С той минуты, я не спала, кажется, целых два месяца. Едва я закрывала глаза, мне чудилось, что матрас подо мной превращается в языки пламени, и я слышу жуткие хриплые голоса, слышу их шепот: «Подожди, подожди, мы идем за тобой». Родителям, конечно, я не сказала ни слова. Глядя на меня, побледневшую и измученную, мать говорила: «Девочке не хватает витаминов», - и я безропотно, ложку за ложкой, глотала витаминный сироп.

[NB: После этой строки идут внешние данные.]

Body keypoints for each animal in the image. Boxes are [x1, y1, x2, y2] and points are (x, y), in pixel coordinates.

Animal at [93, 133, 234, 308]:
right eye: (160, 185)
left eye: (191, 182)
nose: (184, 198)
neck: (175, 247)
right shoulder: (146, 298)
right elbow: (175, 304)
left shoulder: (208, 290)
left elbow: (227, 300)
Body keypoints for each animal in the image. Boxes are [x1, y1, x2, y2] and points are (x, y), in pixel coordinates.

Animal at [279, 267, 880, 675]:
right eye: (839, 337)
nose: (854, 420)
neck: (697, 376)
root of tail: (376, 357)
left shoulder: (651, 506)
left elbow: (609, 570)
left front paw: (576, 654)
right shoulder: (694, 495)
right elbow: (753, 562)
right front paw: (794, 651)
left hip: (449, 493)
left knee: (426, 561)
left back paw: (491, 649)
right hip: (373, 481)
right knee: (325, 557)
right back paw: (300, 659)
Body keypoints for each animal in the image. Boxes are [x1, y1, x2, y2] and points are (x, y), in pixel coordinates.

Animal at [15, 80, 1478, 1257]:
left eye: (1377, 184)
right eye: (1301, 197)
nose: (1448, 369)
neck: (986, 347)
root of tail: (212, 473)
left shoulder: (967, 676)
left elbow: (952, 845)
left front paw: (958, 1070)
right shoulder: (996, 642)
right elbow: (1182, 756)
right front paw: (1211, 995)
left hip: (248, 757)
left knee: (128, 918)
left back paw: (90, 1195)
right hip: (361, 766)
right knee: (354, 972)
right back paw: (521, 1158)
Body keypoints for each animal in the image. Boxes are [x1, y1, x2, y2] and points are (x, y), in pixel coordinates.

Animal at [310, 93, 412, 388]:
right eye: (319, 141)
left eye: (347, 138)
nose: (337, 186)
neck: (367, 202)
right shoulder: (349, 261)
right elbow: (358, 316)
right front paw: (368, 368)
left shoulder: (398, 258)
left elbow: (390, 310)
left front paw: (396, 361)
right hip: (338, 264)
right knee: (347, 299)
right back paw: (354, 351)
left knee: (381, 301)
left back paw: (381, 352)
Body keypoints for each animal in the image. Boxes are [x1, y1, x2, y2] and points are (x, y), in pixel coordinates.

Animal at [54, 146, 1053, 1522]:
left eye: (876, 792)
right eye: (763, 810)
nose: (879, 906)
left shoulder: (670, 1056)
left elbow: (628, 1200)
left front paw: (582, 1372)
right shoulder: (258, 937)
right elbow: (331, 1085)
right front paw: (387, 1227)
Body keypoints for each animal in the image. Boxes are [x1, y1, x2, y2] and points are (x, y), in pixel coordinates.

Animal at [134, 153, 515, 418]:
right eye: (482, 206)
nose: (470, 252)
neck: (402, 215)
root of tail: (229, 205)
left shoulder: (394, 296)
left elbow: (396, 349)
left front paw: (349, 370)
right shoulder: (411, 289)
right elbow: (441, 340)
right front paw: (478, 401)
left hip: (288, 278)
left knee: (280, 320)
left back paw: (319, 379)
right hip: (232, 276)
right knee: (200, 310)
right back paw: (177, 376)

Кто знает, сколько умных и глубоко чувствующих людей из-за таких вот историй навсегда отвернулись от веры. Всякий раз, когда кто-то говорит о том, как были прекрасны школьные годы и как жаль, что их не вернуть, я не знаю, куда себя девать. Для меня то была очень тяжелая, если не самая тяжелая пора за всю мою жизнь – потому что я постоянно ощущала свое полное бессилие. Всю начальную школу я мучительно пыталась понять, как мне быть: не изменять тому, что чувствую внутри себя – или поступать как все, даже если я с этим согласна.
Знаешь, что странно: теперь, когда я вспоминаю то время, начинаю думать, что перелом произошел во мне уже в детстве, а не в подростковую пору, как это бывает обычно. В двенадцать, тринадцать, четырнадцать лет моя жизнь уже вошла в печально-неизменное русло. Вопросы о тайнах духа постепенно отошли на дальний план, и на их место пришли новые безобидные размышления. По воскресениям и праздничным дням мы с матерью ходили к мессе, я преклоняла колени и с покорным видом принимала причастие, думая при этом о чем-то совершенно постороннем: то была лишь одна из формальностей, которые я должна была проделать, чтобы меня оставили в покое. Поэтому я решила, что тебе не стоит посещать в школе занятия по религии – и впоследствии не жалела об этом решении. Когда со свойственным ребенку любопытством ты задавала вопросы на эту тему, я старалась ответить тебе честно и прямо, с уважением к тайне, которую каждый из нас носит внутри себя. И когда ты перестала меня спрашивать, я покорно перестала об этом говорить. В этих вопросах нельзя давить или вынуждать, иначе происходит то же, что и с торговцами на рынке: чем громче они хвалят товар, тем крепче в тебе подозрение, что тут дело нечисто. Воспитывая тебя, я пыталась лишь не погасить свечу, которая уже горела. В остальном я ждала лишь, когда наступит время.
Однако, не думай, что мой жизненный путь был таким уж легким: даже если в четыре года я ощутила то великое дыхание, что объемлет весь мир – уже к семи годам я о нем забыла. Поначалу я еще слышала музыку, хоть и в самой глубине души, она все же звучала, подобно потоку в горном ущелье: если, стоя на краю обрыва, замереть и прислушаться, можно услышать шум воды. Потом поток превратился в старое радио, в котором вот-вот сядут батарейки: то мелодия звучала слишком громко, то затихала совсем.